A demand letter is the first paragraph of a complaint, written before it is filed. This guide walks through the order of operations I use when drafting a pre-suit demand letter on the claimant side in Florida.
For the structural elements that make the letter work, see the companion article on the seven elements of a Florida demand letter that gets paid. For the strategic decision of when to send one, see why a demand letter should be your first step.
Inputs you need before drafting
- • The signed contract, change orders, invoices, and proof of delivery or performance.
- • The Sunbiz record for the responsible entity, registered agent, and any guarantors.
- • A complete chronology with dates, dollar amounts, and document references.
- • The applicable statutory framework: §687.01 interest, §57.105 fees, Ch. 559, §720.311, Ch. 558, or other.
- • The court of competent jurisdiction and the cause of action you would actually file.
Mistakes to avoid
- • Demanding payment from a party that is not the contractual obligor.
- • Writing a long, emotional narrative instead of a tight factual record.
- • Setting a vague deadline like 'promptly' or 'within a reasonable time.'
- • Threatening 'all available remedies' without naming the court or the cause of action.
- • Sending statutory pre-suit notices by the wrong delivery method and restarting the clock.
Step 1: Confirm the correct party before you address the letter
Pull the contract and the Sunbiz record. Identify the exact legal entity, the registered agent, and any individual guarantors. Address the letter to the entity through its registered agent (or the contractually designated notice party) with copies to any guarantor in their guarantor capacity. A letter addressed to the wrong party is not a demand; it is a stipulation that you did not understand the obligation.

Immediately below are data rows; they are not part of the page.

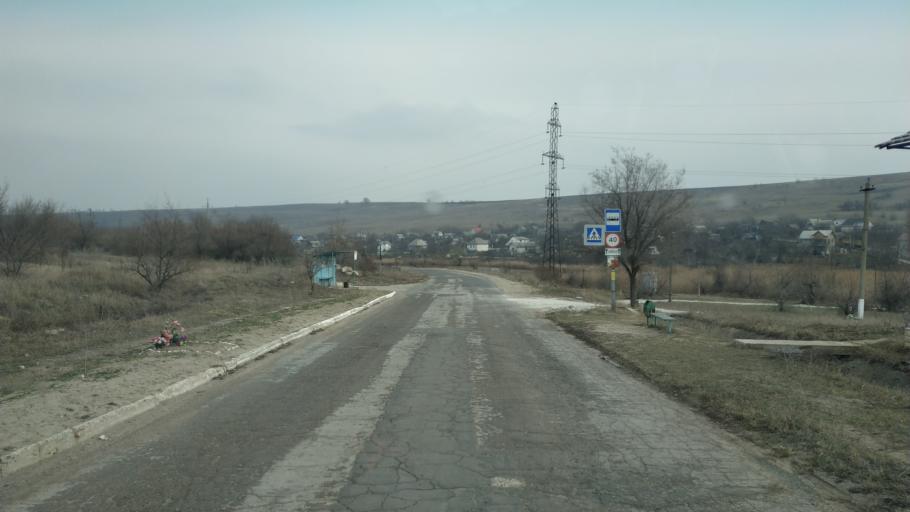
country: MD
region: Chisinau
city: Singera
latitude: 46.8929
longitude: 29.0135
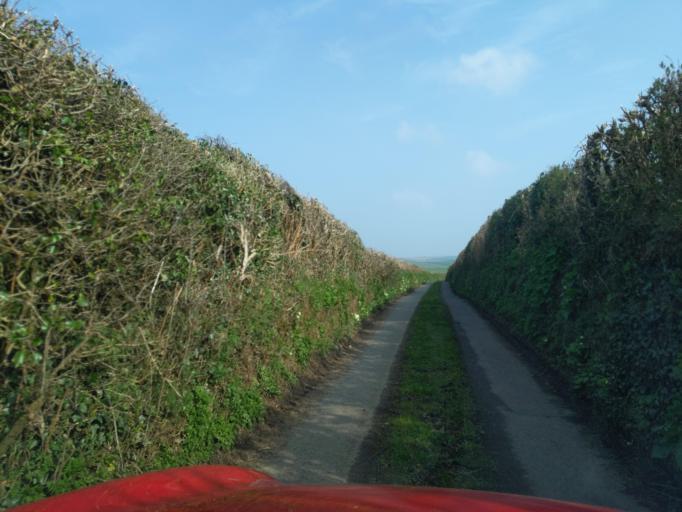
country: GB
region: England
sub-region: Devon
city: Kingsbridge
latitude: 50.3082
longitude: -3.7678
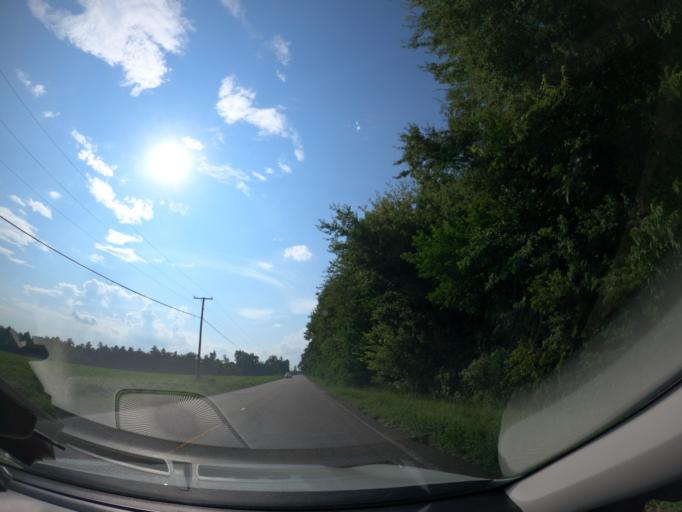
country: US
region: South Carolina
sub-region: Aiken County
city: Clearwater
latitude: 33.4208
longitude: -81.8536
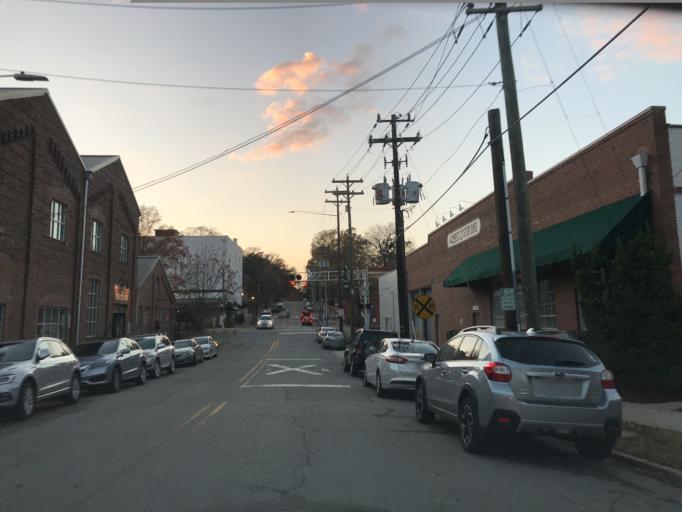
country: US
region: North Carolina
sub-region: Wake County
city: Raleigh
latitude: 35.7828
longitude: -78.6460
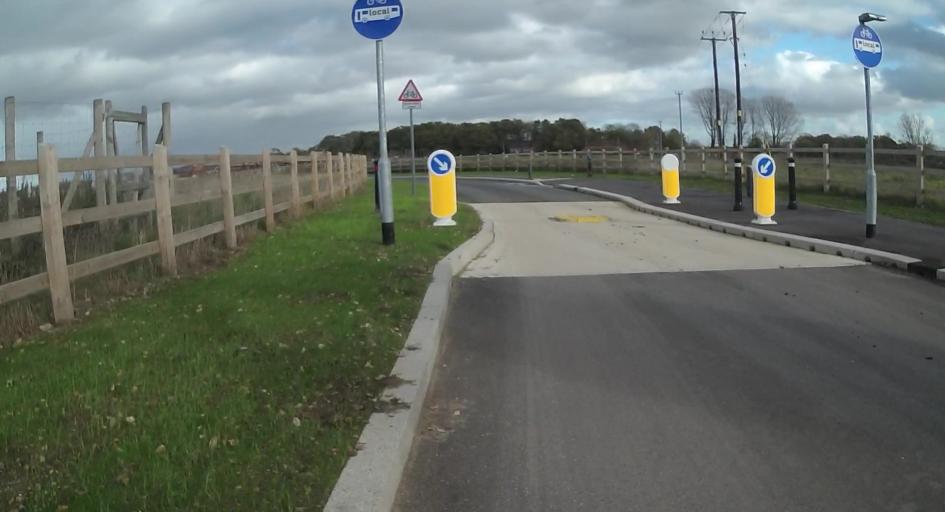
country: GB
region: England
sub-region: Wokingham
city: Shinfield
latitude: 51.3988
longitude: -0.9581
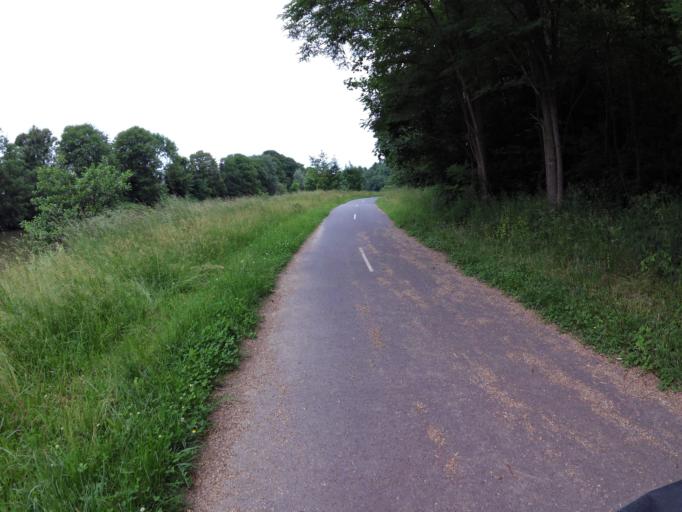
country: FR
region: Champagne-Ardenne
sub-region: Departement des Ardennes
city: Charleville-Mezieres
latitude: 49.7666
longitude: 4.7297
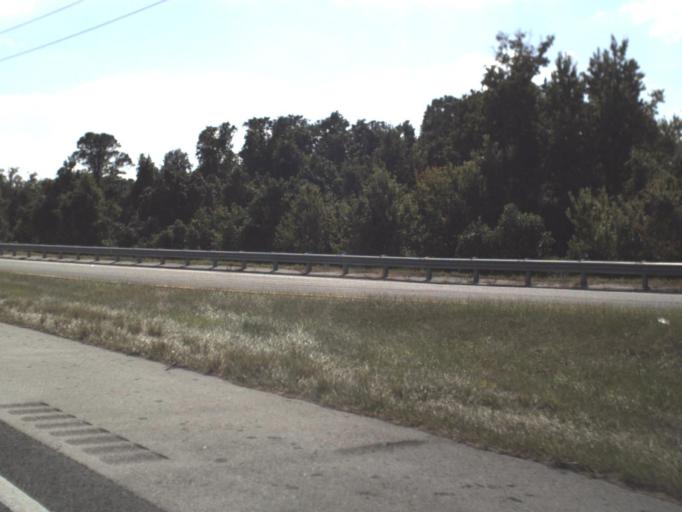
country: US
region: Florida
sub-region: Polk County
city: Citrus Ridge
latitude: 28.2930
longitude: -81.6011
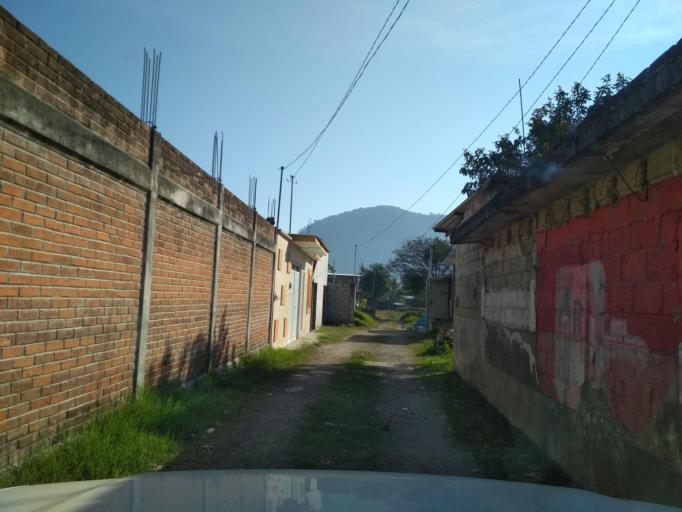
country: MX
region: Veracruz
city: Jalapilla
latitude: 18.8228
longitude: -97.0837
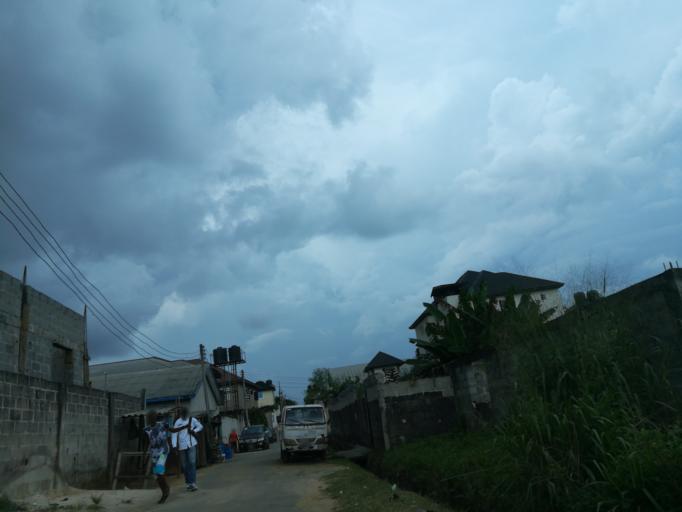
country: NG
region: Rivers
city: Port Harcourt
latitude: 4.8190
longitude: 7.0694
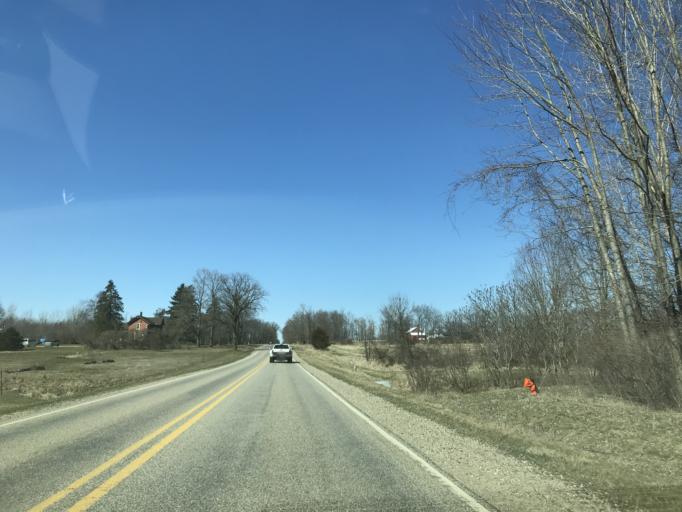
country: US
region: Michigan
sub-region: Hillsdale County
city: Litchfield
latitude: 41.9857
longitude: -84.8084
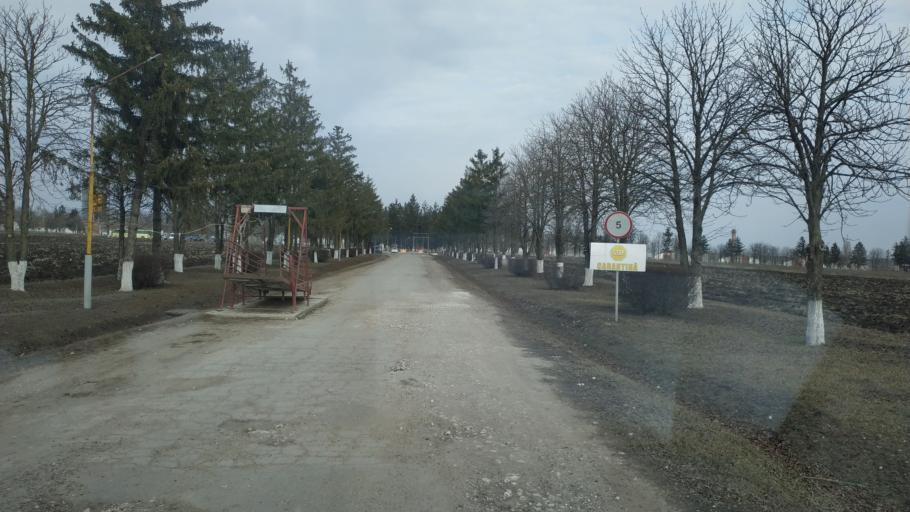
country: MD
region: Chisinau
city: Vadul lui Voda
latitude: 46.9935
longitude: 29.1047
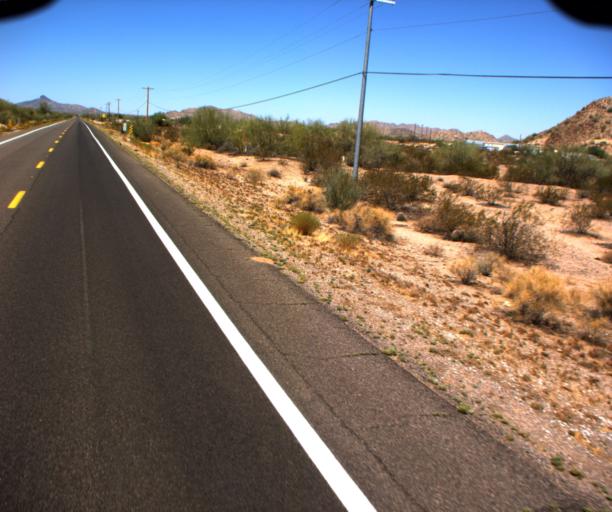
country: US
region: Arizona
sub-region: Pinal County
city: Maricopa
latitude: 32.8670
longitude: -112.0636
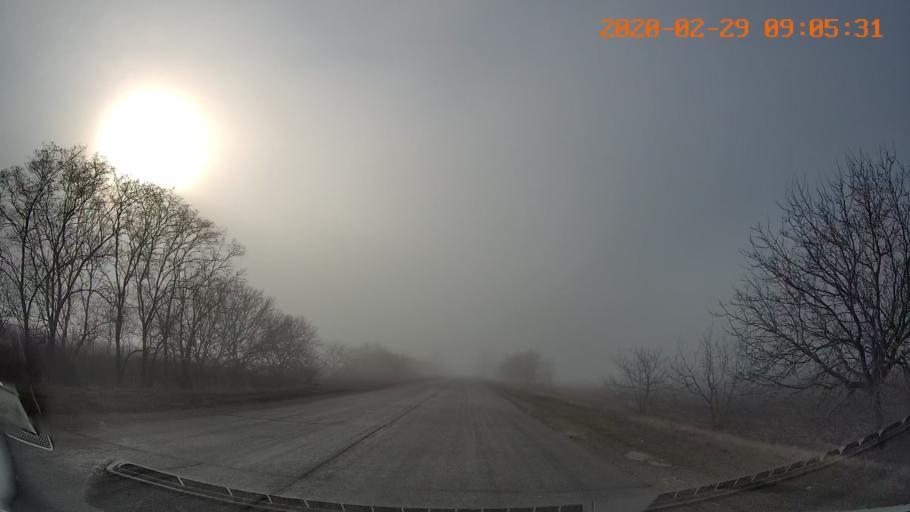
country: MD
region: Telenesti
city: Tiraspolul Nou
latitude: 46.8882
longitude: 29.7406
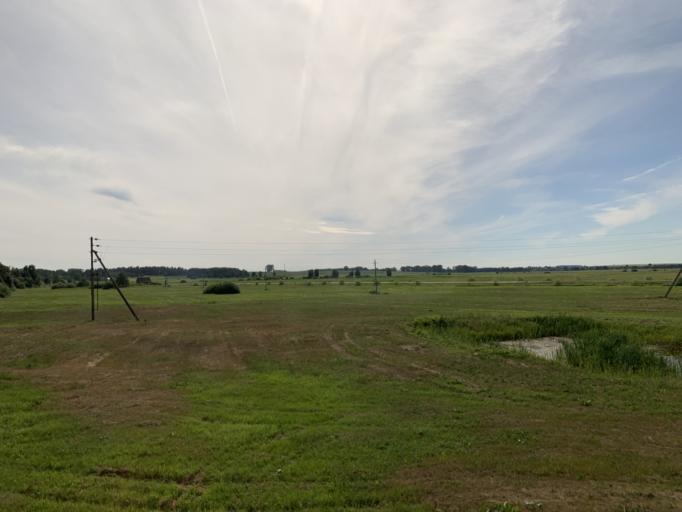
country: BY
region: Minsk
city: Novy Svyerzhan'
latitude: 53.4667
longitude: 26.7277
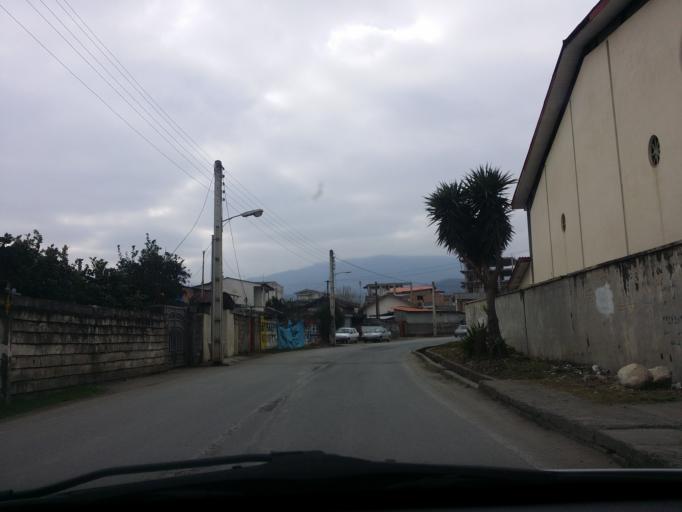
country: IR
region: Mazandaran
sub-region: Nowshahr
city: Nowshahr
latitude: 36.6452
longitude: 51.4816
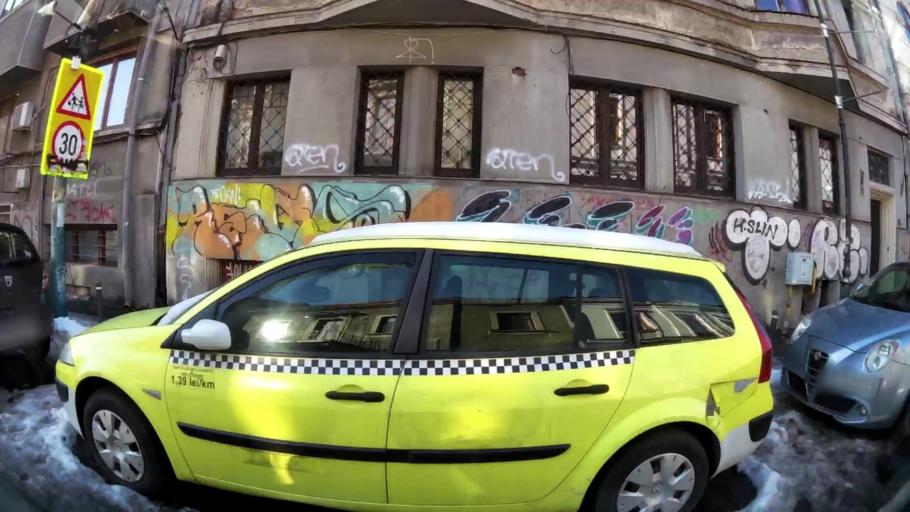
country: RO
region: Bucuresti
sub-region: Municipiul Bucuresti
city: Bucharest
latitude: 44.4416
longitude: 26.1021
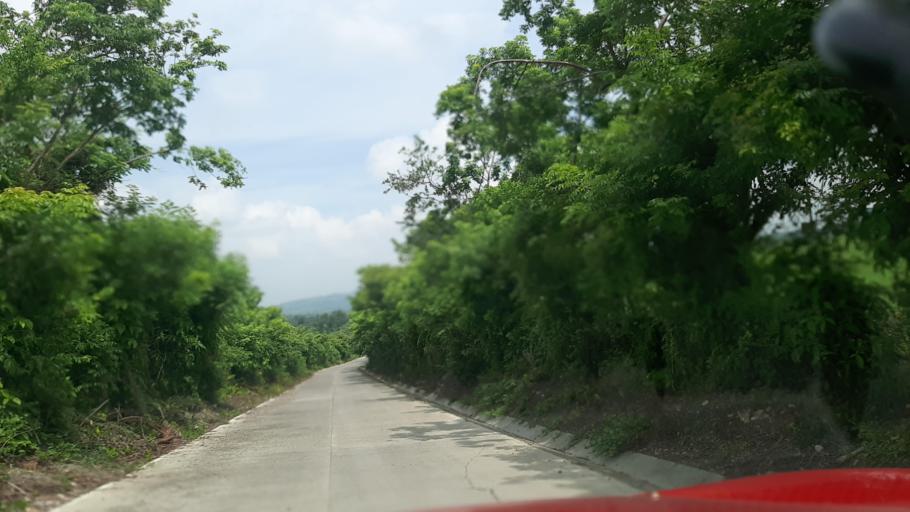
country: MX
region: Veracruz
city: Gutierrez Zamora
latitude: 20.4460
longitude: -97.1740
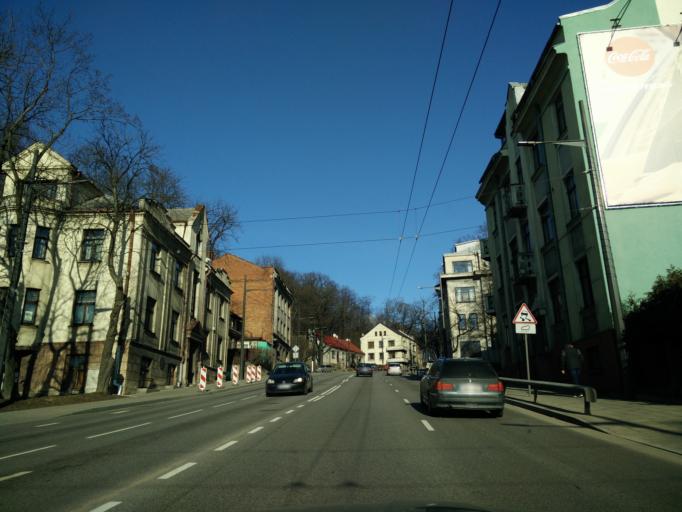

Step 2: Build the chronology before you write the narrative
List every relevant event in order, with dates, dollar amounts, and document references. Contract executed on date. Work performed between dates. Invoice issued on date for amount. Acceptance confirmed on date. Demand for payment sent on date. The chronology drives the narrative, not the other way around. If the chronology has gaps, fix them before you start drafting.
Step 3: Identify the legal basis and the statutory framework
For contract claims, cite the specific provision in default by section, paragraph, and page. For statutory claims, cite the operative statute by chapter and section. Common Florida statutes that belong in a demand letter include section 687.01 (statutory interest on liquidated obligations), section 57.105 (prevailing-party fees in bad-faith cases), chapter 559 (consumer collection practices), section 720.311 (HOA pre-suit notice), and chapter 558 (construction defect pre-suit). Where the matter triggers a mandatory pre-suit notice, the statute also dictates the content, the form, and the delivery method of the letter itself.
Step 4: State the sum certain with the math behind it
Break the demand into components. Principal owed. Statutory interest with the calculation methodology and the per-diem rate. Contractual interest if different. Attorneys' fees if recoverable under contract or statute. Costs already incurred. State the total as of the date of the letter and confirm that interest continues to accrue daily at the stated rate until paid in full.
Step 5: Set the deadline and define the consequence
Set a specific calendar date. For most commercial collections, ten to twenty-one days is appropriate. For statutory pre-suit notices, use the statutory window. State the exact consequence if the deadline passes: the specific court the matter will be filed in, the cause of action, the relief sought, and the basis for any fee claim. A defined consequence is what makes the deadline real.
Step 6: Send by a method you can prove later
Send via certified mail, return receipt requested, addressed to the registered agent or the contractually designated notice party. Send a duplicate via email to known counsel or principal contact with delivery confirmation. Retain the signed-and-dated original, the certified mail receipt, the green card when it returns, and the email transmission records in the file.
For statutory pre-suit notices, confirm the delivery method the statute requires. HOA pre-suit notices under section 720.311 and construction defect notices under chapter 558 both have specific delivery requirements; the wrong method can restart the notice clock and delay the matter by months.
Step 7: Calendar the response window and prepare to act
Calendar the deadline the day the letter goes out. If the response is substantive, evaluate it. If the response is silence or a deflection, act on the consequence stated in the letter. A deadline that lapses without action trains the recipient to ignore the next letter. Pick a date you are prepared to defend, and follow through when it passes.
When to involve counsel
DIY demand letters work for small, well-documented disputes between sophisticated parties. They struggle when the amount in controversy is meaningful, when a statutory pre-suit notice is required, or when the recipient is represented by counsel. An attorney letter on firm letterhead, drafted around the seven elements, signals that litigation is the calendared next step rather than a hypothetical threat.